The Queens College Women’s Center held an event called “Real Talk: College Dating” in which a diverse panel of college students talked about what dating and relationships mean to them on Feb. 25.
The event started off with introductions from Isioma Ononye, the secretary of the Women’s Center and a senior English major, sitting in the front of the classroom along with nine other students on the panel.
“We are a community of girls who want to educate and empower members with discussions, seminars, lectures, community service and career workshops,” said Ononye about the Women’s Center.
She stressed that this room and event was a safe space and that everyone needed to be respectful to the people on the panel and what they said.
A question box went around the room and students in the audience were able to write their questions on a piece of paper that would be answered at the end of the panel.
The first topic was about the hook up culture. Ononye asked the panel whether it is possible to meet somebody in college and have a meaningful relationship or if it’s more likely to meet people who are only interested in engaging in sexual activity.
“It all depends on the personality of the people involved, if you’re interested in meaningful relationships you can find it,” said Leah Goodman, a senior who is in a relationship. “I don’t think it has to do with college as much as it has to do with people.”
The next topic that was who approaches whom: guy or girl?
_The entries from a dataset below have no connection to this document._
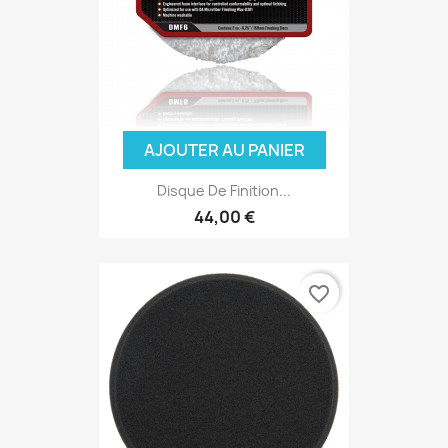
AJOUTER AU PANIER
Disque De Finition...
44,00 €
favorite_border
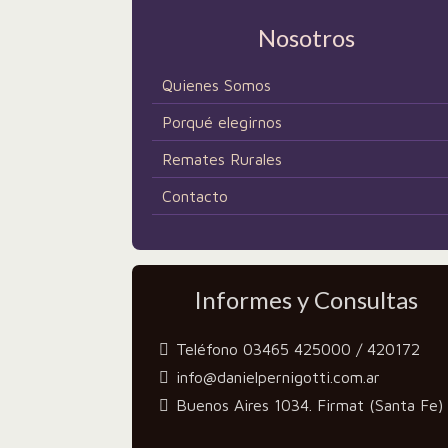
Nosotros
Quienes Somos
Porqué elegirnos
Remates Rurales
Contacto
Informes y Consultas
Teléfono 03465 425000 / 420172
info@danielpernigotti.com.ar
Buenos Aires 1034. Firmat (Santa Fe)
“A lot of the time we get in our own heads and you end up telling yourself no rather than them saying no and that’s not really a good way to live,” said Kurt Holness, a single graduate student.
A member of the audience asked the panel how this works in the gay community.
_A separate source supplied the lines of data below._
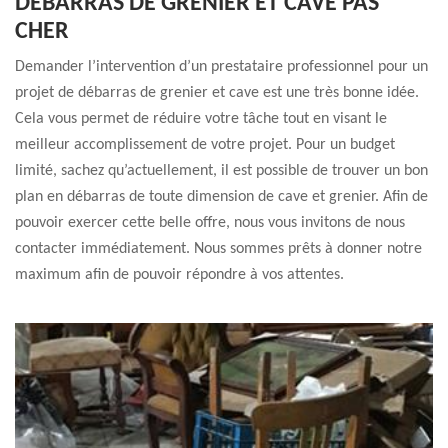
DÉBARRAS DE GRENIER ET CAVE PAS
CHER
Demander l’intervention d’un prestataire professionnel pour un
projet de débarras de grenier et cave est une très bonne idée.
Cela vous permet de réduire votre tâche tout en visant le
meilleur accomplissement de votre projet. Pour un budget
limité, sachez qu’actuellement, il est possible de trouver un bon
plan en débarras de toute dimension de cave et grenier. Afin de
pouvoir exercer cette belle offre, nous vous invitons de nous
contacter immédiatement. Nous sommes prêts à donner notre
maximum afin de pouvoir répondre à vos attentes.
“If I like someone, I just go for it and give it a shot,” said Ceara Olsen, currently in a relationship with a woman. “Men and women, we’re all equal and if I could lesser the pressure and do it myself I think it’s a nice gesture.”
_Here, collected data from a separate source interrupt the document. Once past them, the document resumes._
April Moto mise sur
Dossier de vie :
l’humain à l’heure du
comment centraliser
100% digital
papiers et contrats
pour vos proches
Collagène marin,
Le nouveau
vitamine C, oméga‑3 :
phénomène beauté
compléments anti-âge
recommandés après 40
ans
Anthony Hargraves, a senior who is gay and single, agreed with Olsen and said that if you like someone you should go for it.
“People feel that these particular gender roles are supposed to prescribe who says something to someone first,” said Hargraves. “If you like someone you should let them know you’re interested.”
The next question for the panel was if physical attraction was a deal breaker.
“Initially, I would find someone appealing to my eyes first and their personality is the sun through the clouds,” said Anastasia Neree, a single sophomore.
Lionel Yu, a senior in a long-term relationship with Victoria Tan, another panel member, said that physical attraction is not the only important factor.
“You’re always attracted to the physical part but eventually you look past it,” said Yu. “If you guys don’t connect mentally, it means nothing at the end of the day.”
Another topic was about sex and whether or not it’s an important part of a relationship. The panel brought up topics such as sexual compatibility, cheating, pre marital sex and the emotional aspect of sex.
The event concluded with a reading of the questions in the question box. Tiffany Edwards, president of the Women’s Center, read out the questions.
Some questions that the audience asked were, “How did you come out of the closet?” and “How do you feel about dating someone you don’t see a future with?”
The entire event created an open forum for students to share their experiences and learn a little bit for future dating endeavors.